For the reasons given in Judge Lynch’s May 30,1975, memorandum of decision appended hereto, we do not agree with the alternate grounds submitted by petitioner in favor of affirmance.

Motion to dismiss appeal denied. Judgment reversed with direction to deny the petition for a writ of habeas corpus.3

. The fact that Fitzgerald told petitioner at the time that he was a suspect in a murder case does not denigrate from probable cause. United States v. Walker, 246 F.2d 519, 528 (7th Cir. 1957).

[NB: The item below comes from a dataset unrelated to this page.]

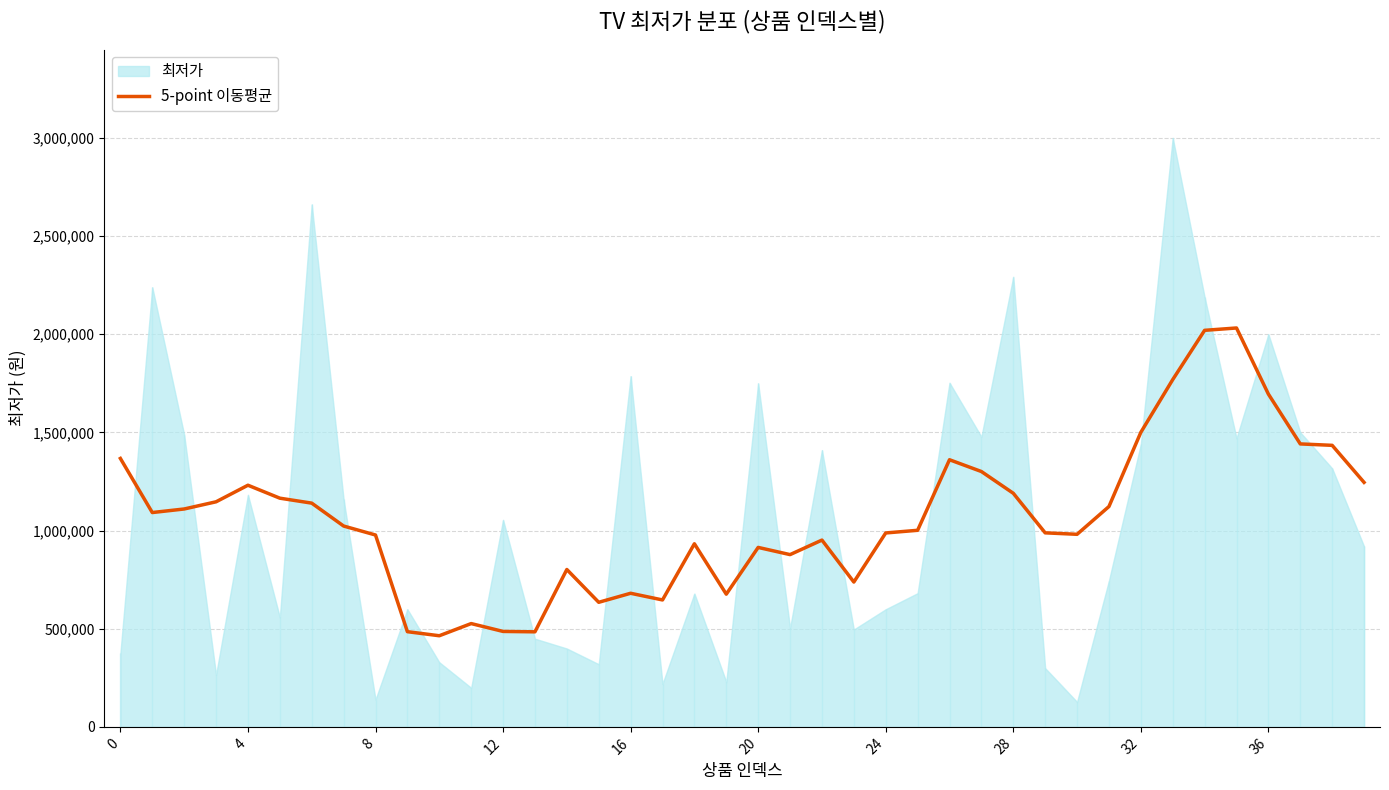

What is the value of the 22nd point from the left?

877324.0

. Were the judge to believe petitioner’s testimony at the hearing, he would have concluded that the confession was involuntary and therefore excluded it. The use of the “prima facie ” language does not negate this conclusion. See People v. West, 25 Ill.App.3d 827, 322 N.E.2d 587 (5th Dist. 1975); People v. McDonald, 15 Ill.App.3d 620, 623-624, 305 N.E.2d. 69 (1st Dist. 1973).

. Our January 22, 1976, stay of execution of the writ of habeas corpus will remain in effect until the petition for a writ of habeas corpus is denied by the district court pursuant to our mandate.